Start of The input

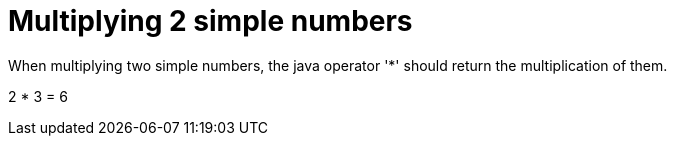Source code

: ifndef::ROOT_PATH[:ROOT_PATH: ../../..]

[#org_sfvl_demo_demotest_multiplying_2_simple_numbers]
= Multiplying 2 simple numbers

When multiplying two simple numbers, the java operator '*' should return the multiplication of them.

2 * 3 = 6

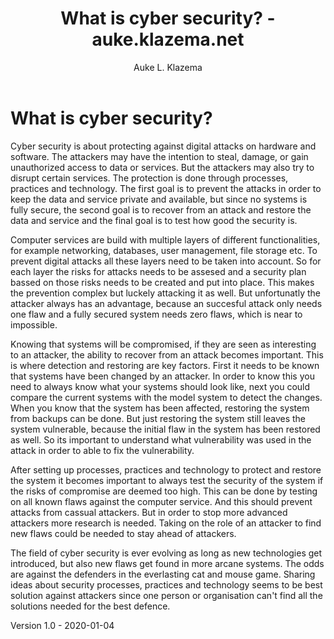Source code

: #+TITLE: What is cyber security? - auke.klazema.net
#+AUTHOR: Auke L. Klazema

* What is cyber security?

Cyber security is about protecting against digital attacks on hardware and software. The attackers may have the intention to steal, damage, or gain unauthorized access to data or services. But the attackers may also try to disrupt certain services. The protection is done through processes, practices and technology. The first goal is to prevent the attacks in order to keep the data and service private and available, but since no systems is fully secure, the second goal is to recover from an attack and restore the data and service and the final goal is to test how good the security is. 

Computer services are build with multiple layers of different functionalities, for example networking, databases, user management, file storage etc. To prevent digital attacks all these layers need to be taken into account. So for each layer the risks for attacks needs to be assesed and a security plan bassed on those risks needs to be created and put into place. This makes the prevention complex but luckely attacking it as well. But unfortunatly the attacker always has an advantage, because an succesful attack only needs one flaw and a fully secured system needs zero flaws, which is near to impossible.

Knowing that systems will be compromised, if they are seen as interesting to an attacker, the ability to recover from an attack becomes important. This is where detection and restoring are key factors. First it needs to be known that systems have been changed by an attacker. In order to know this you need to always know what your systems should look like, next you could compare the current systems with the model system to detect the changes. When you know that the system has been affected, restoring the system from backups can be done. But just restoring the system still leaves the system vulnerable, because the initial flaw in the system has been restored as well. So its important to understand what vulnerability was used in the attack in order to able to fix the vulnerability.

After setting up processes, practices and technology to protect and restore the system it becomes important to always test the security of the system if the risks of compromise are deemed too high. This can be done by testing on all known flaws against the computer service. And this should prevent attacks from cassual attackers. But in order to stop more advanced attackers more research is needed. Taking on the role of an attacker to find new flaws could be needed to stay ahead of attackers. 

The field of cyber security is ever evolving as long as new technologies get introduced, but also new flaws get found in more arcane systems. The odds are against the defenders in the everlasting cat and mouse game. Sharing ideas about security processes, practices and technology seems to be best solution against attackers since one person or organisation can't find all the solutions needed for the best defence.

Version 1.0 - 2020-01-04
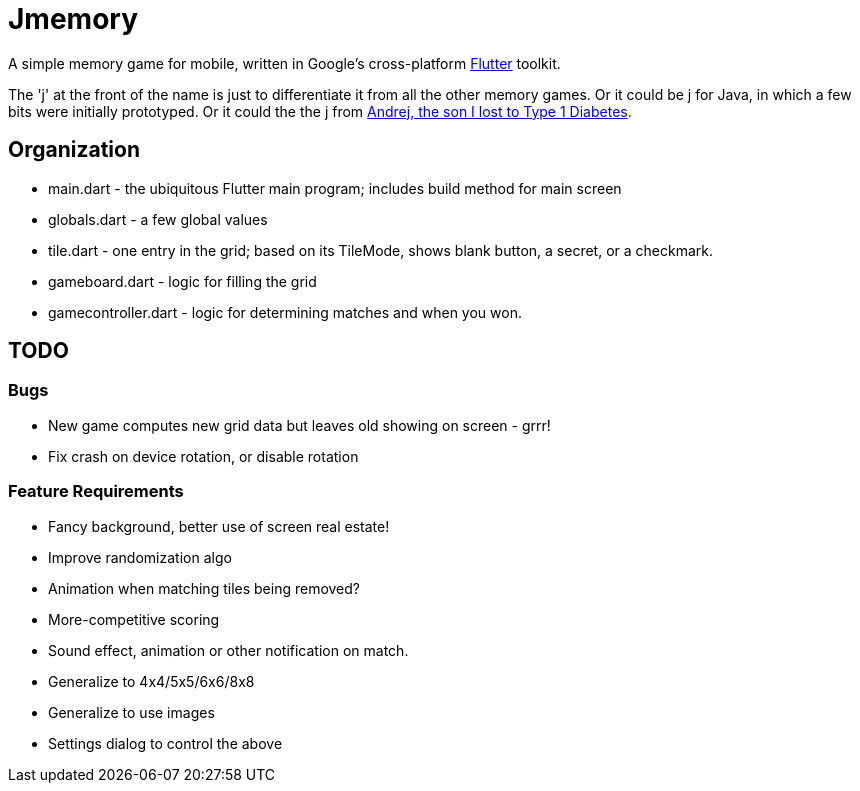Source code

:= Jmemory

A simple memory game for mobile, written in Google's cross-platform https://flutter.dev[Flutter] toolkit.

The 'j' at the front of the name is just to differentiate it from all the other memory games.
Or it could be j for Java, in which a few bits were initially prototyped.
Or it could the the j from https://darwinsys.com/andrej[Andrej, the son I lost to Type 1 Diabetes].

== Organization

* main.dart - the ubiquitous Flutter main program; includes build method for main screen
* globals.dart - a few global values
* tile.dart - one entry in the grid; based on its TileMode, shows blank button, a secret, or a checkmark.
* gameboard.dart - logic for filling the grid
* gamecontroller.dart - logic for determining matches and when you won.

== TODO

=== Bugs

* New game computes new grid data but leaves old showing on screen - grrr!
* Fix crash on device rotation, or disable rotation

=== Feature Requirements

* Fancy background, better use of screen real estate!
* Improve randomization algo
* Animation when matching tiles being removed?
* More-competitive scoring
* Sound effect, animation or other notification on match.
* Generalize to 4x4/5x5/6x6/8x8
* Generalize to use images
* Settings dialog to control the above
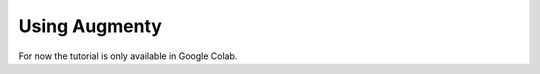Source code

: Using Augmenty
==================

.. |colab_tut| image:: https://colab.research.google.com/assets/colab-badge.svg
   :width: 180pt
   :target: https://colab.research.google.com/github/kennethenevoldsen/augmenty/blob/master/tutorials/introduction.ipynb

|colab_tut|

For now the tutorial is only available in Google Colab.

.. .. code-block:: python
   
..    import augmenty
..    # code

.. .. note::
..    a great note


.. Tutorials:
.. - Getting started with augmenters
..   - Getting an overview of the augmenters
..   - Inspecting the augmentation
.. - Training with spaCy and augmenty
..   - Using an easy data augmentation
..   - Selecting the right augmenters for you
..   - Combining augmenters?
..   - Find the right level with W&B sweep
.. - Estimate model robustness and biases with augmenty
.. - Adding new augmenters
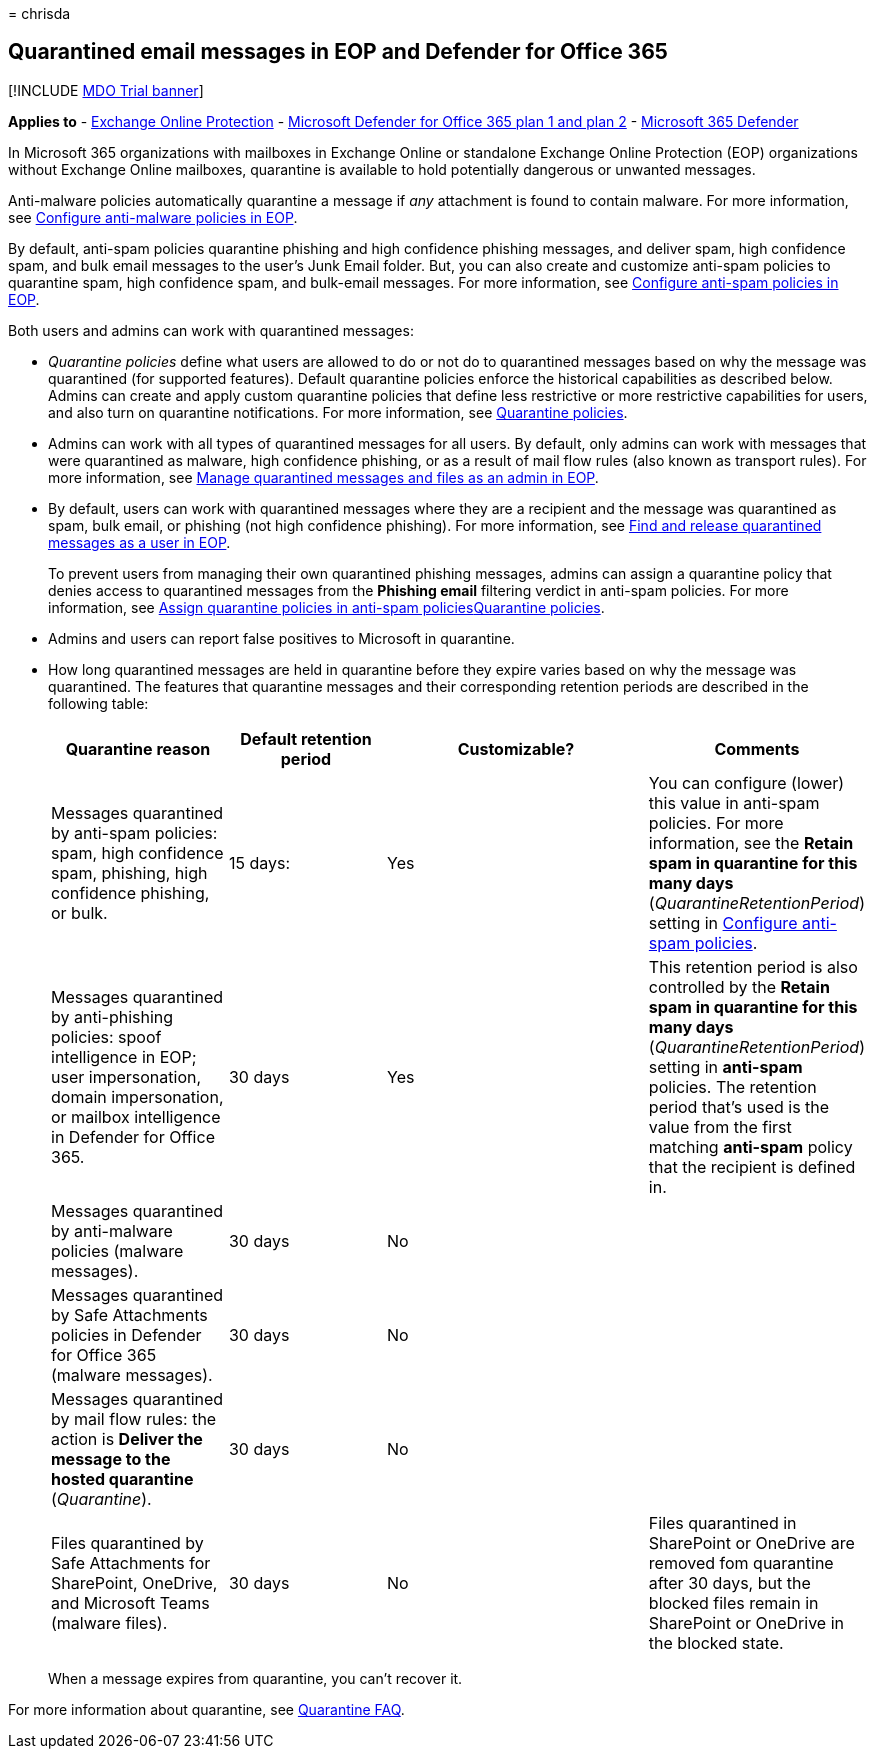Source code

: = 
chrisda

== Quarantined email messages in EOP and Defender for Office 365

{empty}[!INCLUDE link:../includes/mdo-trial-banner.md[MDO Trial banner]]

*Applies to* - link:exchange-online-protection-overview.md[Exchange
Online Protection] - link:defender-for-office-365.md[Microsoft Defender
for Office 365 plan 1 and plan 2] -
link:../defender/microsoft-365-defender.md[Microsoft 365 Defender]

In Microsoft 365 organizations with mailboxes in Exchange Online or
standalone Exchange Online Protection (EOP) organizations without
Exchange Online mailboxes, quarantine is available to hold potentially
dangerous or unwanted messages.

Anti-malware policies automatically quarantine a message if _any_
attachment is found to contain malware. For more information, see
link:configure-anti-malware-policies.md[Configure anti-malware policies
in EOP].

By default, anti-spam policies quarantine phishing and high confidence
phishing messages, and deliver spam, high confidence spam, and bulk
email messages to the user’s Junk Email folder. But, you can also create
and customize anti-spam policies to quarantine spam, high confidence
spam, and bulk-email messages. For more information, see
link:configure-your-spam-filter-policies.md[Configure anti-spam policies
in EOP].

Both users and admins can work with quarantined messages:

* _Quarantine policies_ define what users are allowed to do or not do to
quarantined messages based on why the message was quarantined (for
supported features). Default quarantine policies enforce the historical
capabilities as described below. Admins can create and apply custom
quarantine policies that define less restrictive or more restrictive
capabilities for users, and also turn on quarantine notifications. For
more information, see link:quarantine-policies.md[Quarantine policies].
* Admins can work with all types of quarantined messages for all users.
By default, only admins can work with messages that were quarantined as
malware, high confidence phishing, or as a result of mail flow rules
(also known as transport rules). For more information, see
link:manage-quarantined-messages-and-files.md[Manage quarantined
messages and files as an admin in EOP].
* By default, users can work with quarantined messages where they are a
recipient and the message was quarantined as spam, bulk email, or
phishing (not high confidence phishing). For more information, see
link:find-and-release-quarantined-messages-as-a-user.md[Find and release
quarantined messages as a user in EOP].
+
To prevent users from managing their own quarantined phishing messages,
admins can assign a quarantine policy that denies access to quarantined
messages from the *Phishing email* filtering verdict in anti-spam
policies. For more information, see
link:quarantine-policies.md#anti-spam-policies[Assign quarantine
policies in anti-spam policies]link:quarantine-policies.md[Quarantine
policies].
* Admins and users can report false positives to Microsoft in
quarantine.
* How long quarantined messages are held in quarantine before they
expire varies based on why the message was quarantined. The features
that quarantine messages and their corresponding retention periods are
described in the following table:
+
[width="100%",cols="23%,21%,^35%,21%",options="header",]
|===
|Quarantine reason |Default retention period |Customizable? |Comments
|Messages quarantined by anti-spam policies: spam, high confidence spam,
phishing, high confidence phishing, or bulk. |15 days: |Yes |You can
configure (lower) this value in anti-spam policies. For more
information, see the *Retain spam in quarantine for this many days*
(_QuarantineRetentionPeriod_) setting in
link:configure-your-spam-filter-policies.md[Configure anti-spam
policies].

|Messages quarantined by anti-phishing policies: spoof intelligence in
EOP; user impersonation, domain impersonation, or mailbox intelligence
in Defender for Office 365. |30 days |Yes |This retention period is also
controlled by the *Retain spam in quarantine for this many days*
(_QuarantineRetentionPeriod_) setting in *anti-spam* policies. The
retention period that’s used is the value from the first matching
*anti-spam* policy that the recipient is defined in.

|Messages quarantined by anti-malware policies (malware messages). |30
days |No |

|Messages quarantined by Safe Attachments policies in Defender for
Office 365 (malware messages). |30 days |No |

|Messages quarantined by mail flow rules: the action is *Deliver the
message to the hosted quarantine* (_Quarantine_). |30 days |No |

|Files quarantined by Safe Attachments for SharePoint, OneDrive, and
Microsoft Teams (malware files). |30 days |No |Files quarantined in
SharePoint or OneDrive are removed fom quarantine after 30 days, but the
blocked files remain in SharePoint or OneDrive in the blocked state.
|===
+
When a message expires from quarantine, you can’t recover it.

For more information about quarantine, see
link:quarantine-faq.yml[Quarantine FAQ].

End of The input

Task to carry out:
Copy each line from the data that features the string "policy".

Result of this exercise:
admins can assign a quarantine policy that denies access to quarantined
*anti-spam* policy that the recipient is defined in.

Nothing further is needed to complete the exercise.